When Zarathustra had spoken these words he looked again at the people and fell silent. “There they stand,” he said to his heart, “they laugh, they do not understand me, I am not the mouth for these ears. Must one first smash their ears so that they learn to listen with their eyes? Must one rattle like kettle drums and preachers of penitence? Or do they believe only the stutterer?

They have something of which they are proud. And what do they call that which makes them proud? Education they call it; it distinguishes them from goatherds. That is why they hate to hear the word ‘contempt’ applied to them. So I shall address their pride instead. Let me speak to them about the most contemptible person: but is the last man.”

And thus spoke Zarathustra to the people: “It is time that humanity set itself a goal. The time has come for humanity to plant the seed of their highest hope. Their soil is still rich enough for this. But one day this soil will be poor and tame, and no tall tree will be able to grow from it anymore. Beware! The time is coming when human beings no longer shoot the arrow of their longing beyond the human, and the string of their bow will have forgotten how to whir!”

“I say to you: one must still have chaos in oneself in order to give birth to a dancing star. I say to you: you still have chaos in you. Beware! The time approaches when human beings will no longer give birth to a dancing star. Beware! The time of the most contemptible human is coming, the one who can no longer despise himself. Behold! I show you the last man.”

” ‘What is love? What is creation? What is longing? What is a star?’ – thus asks the last man, and blinks.

“The earth has become small, and on it hops the last man, who makes everything small. His kind is ineradicable, like the flea-beetle; the last man lives longest.”

” ‘We invented happiness’ – say the last human beings, blinking. They abandoned the regions where it was hard to live, for one needs warmth. One still loves one’s neighbor and rubs up against him, for one needs warmth.”

“Becoming sick and being mistrustful are considered sinful by them: one proceeds with caution. A fool who still stumbles over stones or humans! A bit of poison once in a while; that makes for pleasant dreams. And much poison at the end, for a pleasant death.”

“One still works, for work is a form of entertainment. But one is careful lest the entertainment be too harrowing. One no longer becomes poor and rich: both are too burdensome. Who wants to rule anymore? Who wants to obey anymore? Both are too burdensome. No shepherd and one herd! Each wants the same, each is the same, and whoever feels differently goes voluntarily into the insane asylum.”

” ‘Formerly the whole world was mad’ – the finest ones say, and blink.
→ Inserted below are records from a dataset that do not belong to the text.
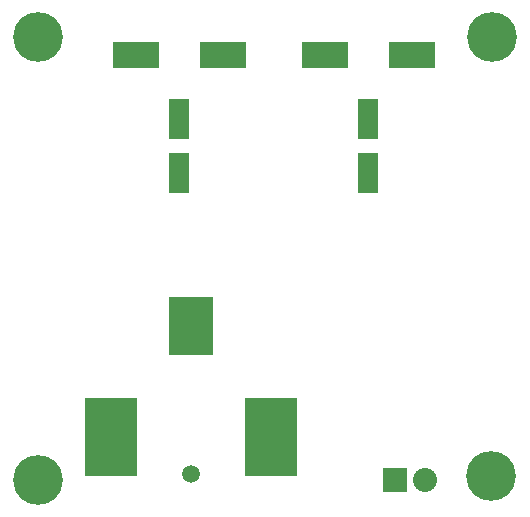
<source format=gts>
G04 (created by PCBNEW-RS274X (2011-05-25)-stable) date Tue 17 Jan 2012 05:00:04 AM EST*
G01*
G70*
G90*
%MOIN*%
G04 Gerber Fmt 3.4, Leading zero omitted, Abs format*
%FSLAX34Y34*%
G04 APERTURE LIST*
%ADD10C,0.006000*%
%ADD11C,0.166000*%
%ADD12R,0.149900X0.193200*%
%ADD13R,0.173500X0.264100*%
%ADD14C,0.059400*%
%ADD15R,0.070000X0.135000*%
%ADD16R,0.155000X0.085000*%
%ADD17R,0.080000X0.080000*%
%ADD18C,0.080000*%
G04 APERTURE END LIST*
G54D10*
G54D11*
X33465Y-32480D03*
X48622Y-32480D03*
X48583Y-47126D03*
X33465Y-47244D03*
G54D12*
X38583Y-42126D03*
G54D13*
X35906Y-45826D03*
X41260Y-45826D03*
G54D14*
X38583Y-47047D03*
G54D15*
X44488Y-35221D03*
X44488Y-37021D03*
G54D16*
X43038Y-33071D03*
X45938Y-33071D03*
G54D17*
X45366Y-47244D03*
G54D18*
X46366Y-47244D03*
G54D15*
X38189Y-35221D03*
X38189Y-37021D03*
G54D16*
X36739Y-33071D03*
X39639Y-33071D03*
M02*

</source>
“One is clever and knows everything that has happened, and so there is no end to their mockery. People still quarrel but they reconcile quickly – otherwise it is bad for the stomach.”

“One has one’s little pleasure for the day and one’s little pleasure for the night: but one honors health.”

” ‘We invented happiness’ say the last human men, and they blink.”

And here ended the first speech of Zarathustra, which is also called “The Prologue,” for at this point he was interrupted by the yelling and merriment of the crowd. “Give us this last man, O Zarathustra” – thus they cried – “make us into these last human beings! Then we will make you a gift of the Übermensch!” And all the people jubilated and clicked their tongues.

But Zarathustra grew sad and said to his heart: “They do not understand me. I am not the mouth for these ears. It seems I I have lived in the mountains for too long. I listened too much to brooks and trees: now I speak to them as to goatherds. My soul is calm and bright as the morning mountains. But they think I am cold, thatI jeer, that I deal in terrible jests. And now they look at me and laugh: and as they laugh they hate me too. There is ice in their laughter.”